- _Task to carry out_
Set down each record below exactly as it stands. Pictures are not part of the copy.

Top of Entries shown

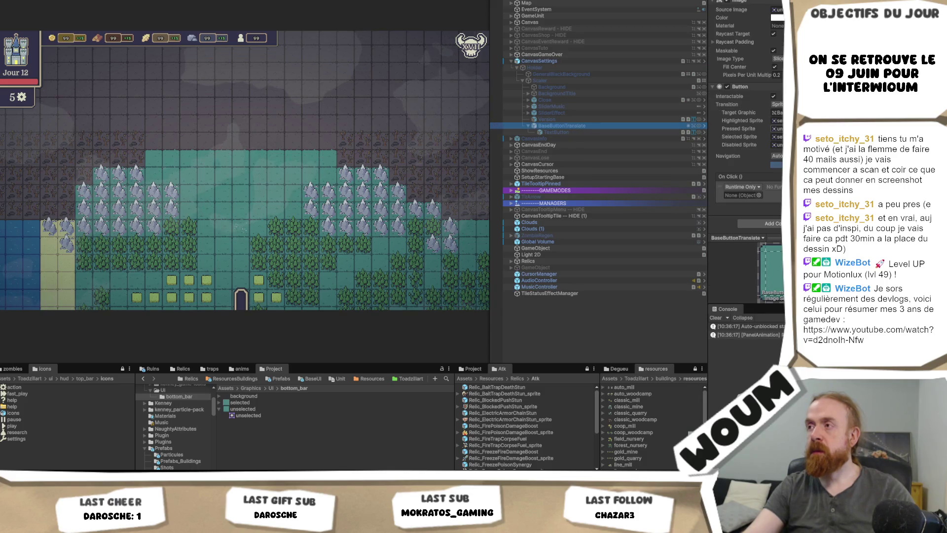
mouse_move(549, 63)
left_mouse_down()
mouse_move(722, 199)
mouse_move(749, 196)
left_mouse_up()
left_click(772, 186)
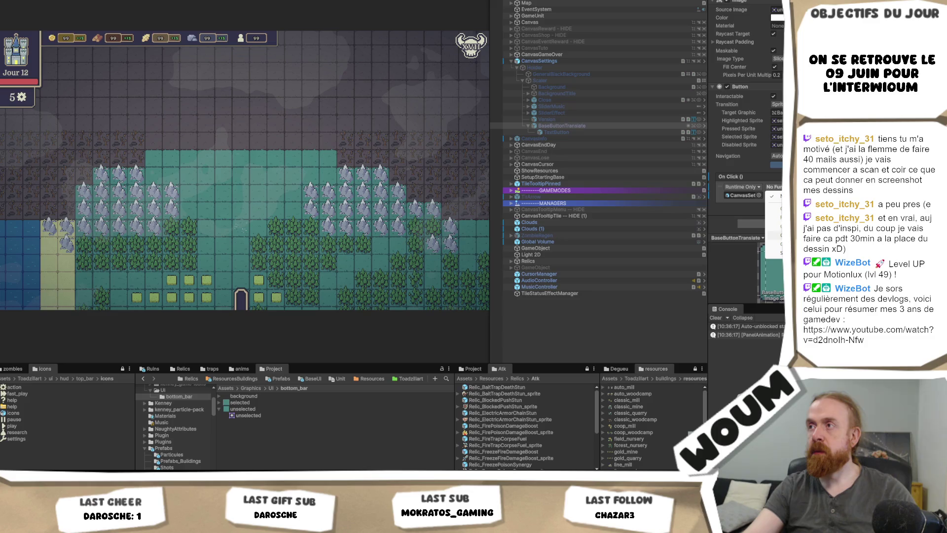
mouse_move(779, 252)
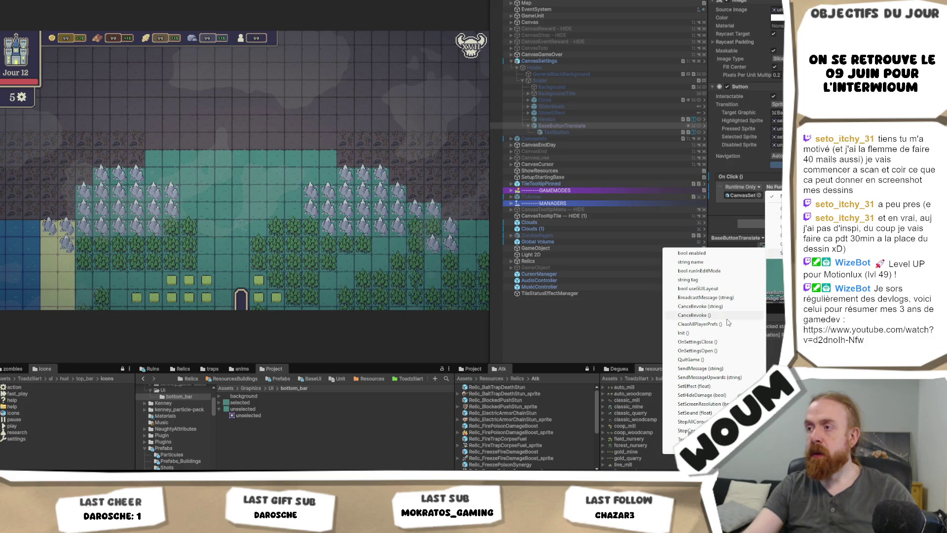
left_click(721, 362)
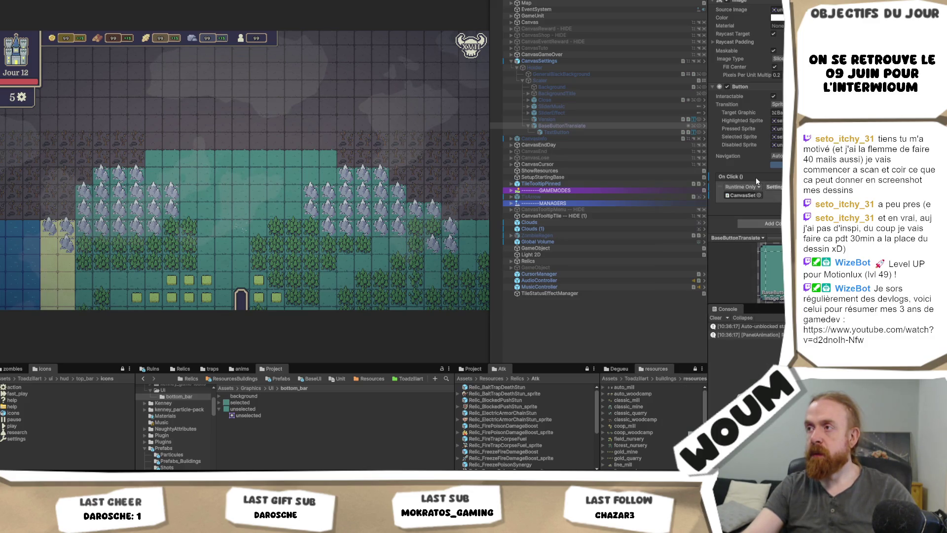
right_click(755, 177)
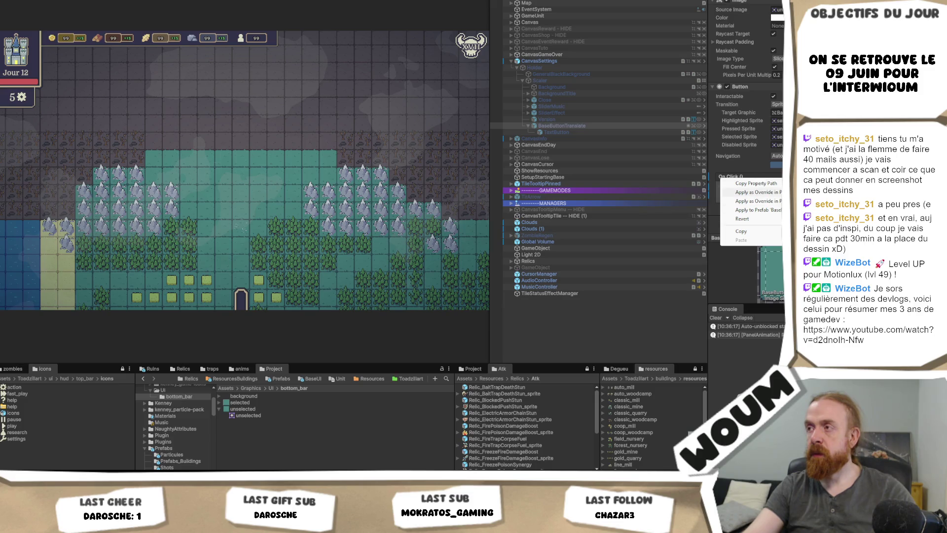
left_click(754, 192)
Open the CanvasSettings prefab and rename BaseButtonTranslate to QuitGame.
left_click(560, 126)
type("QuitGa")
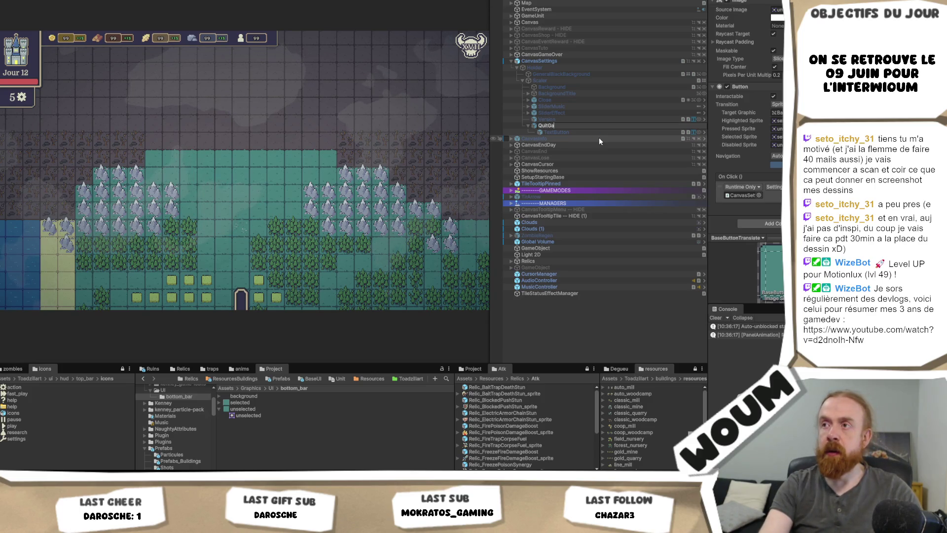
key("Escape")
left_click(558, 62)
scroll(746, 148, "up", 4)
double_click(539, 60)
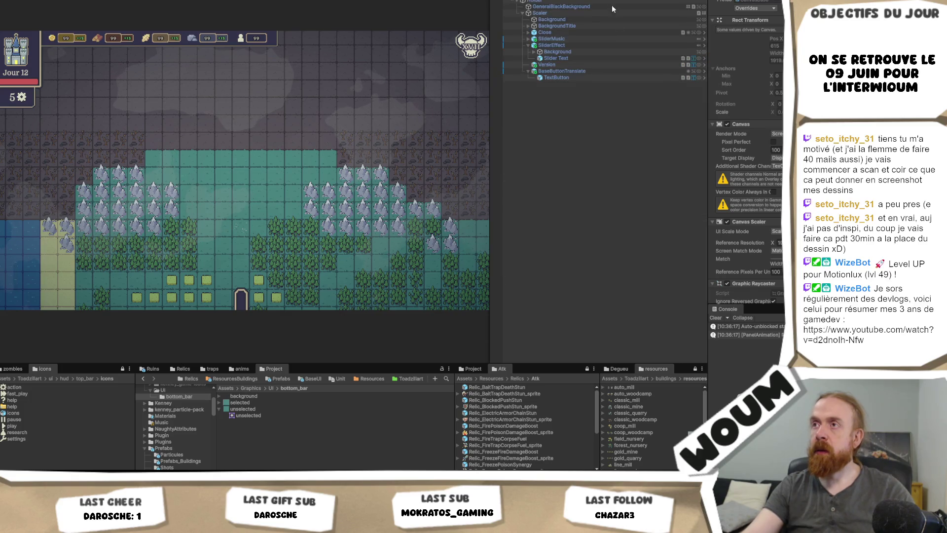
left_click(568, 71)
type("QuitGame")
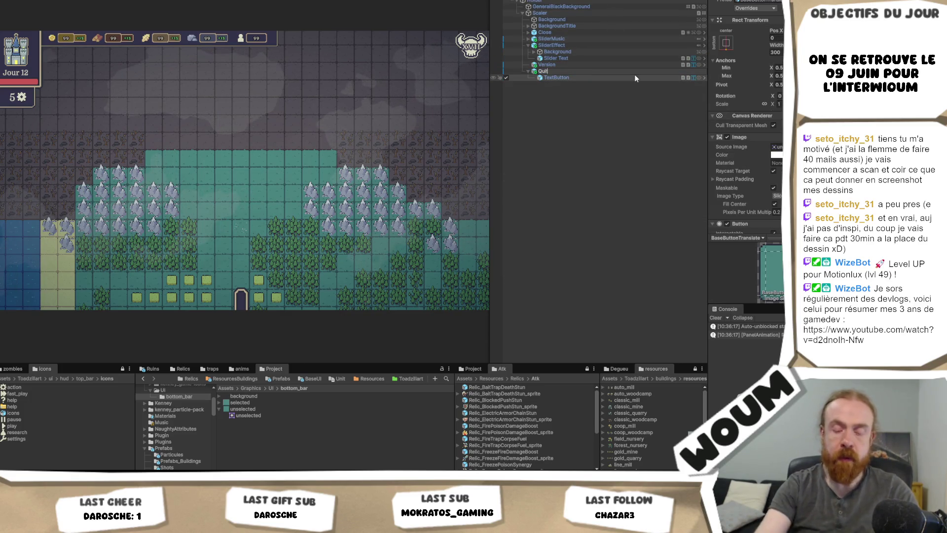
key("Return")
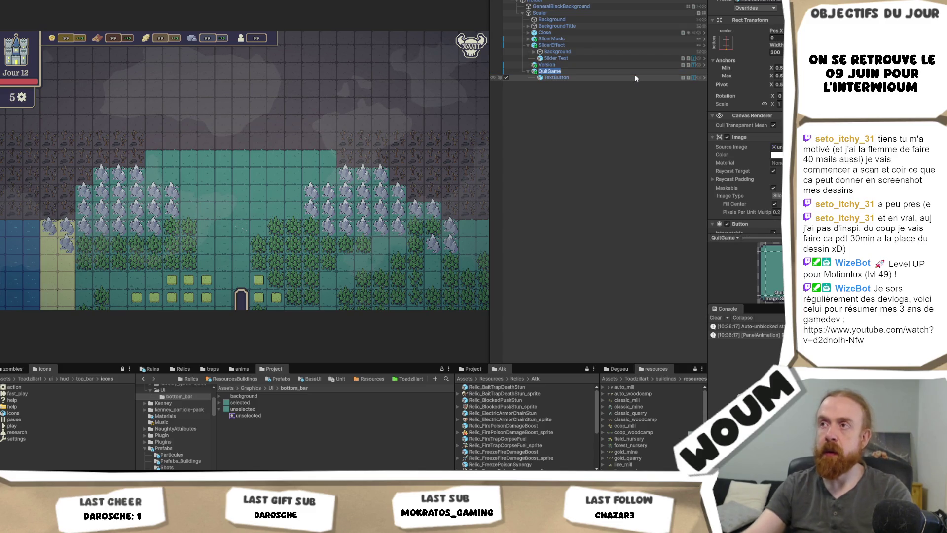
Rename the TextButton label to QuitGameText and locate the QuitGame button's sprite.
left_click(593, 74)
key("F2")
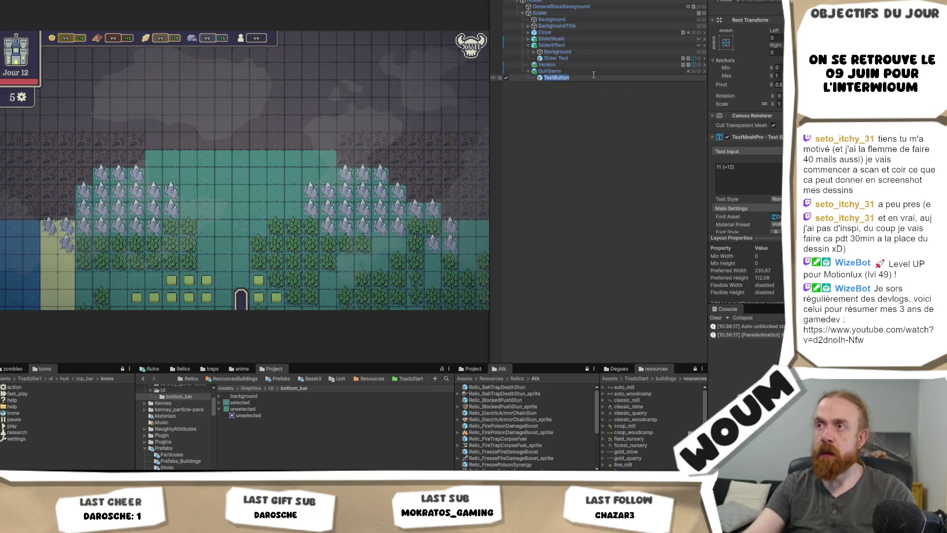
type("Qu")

Bottom of Entries shown

- _Answer box_
mouse_move(549, 63)
left_mouse_down()
mouse_move(722, 199)
mouse_move(749, 196)
left_mouse_up()
left_click(772, 186)
mouse_move(779, 252)
left_click(721, 362)
right_click(755, 177)
left_click(754, 192)
Open the CanvasSettings prefab and rename BaseButtonTranslate to QuitGame.
left_click(560, 126)
type("QuitGa")
key("Escape")
left_click(558, 62)
scroll(746, 148, "up", 4)
double_click(539, 60)
left_click(568, 71)
type("QuitGame")
key("Return")
Rename the TextButton label to QuitGameText and locate the QuitGame button's sprite.
left_click(593, 74)
key("F2")
type("Qu")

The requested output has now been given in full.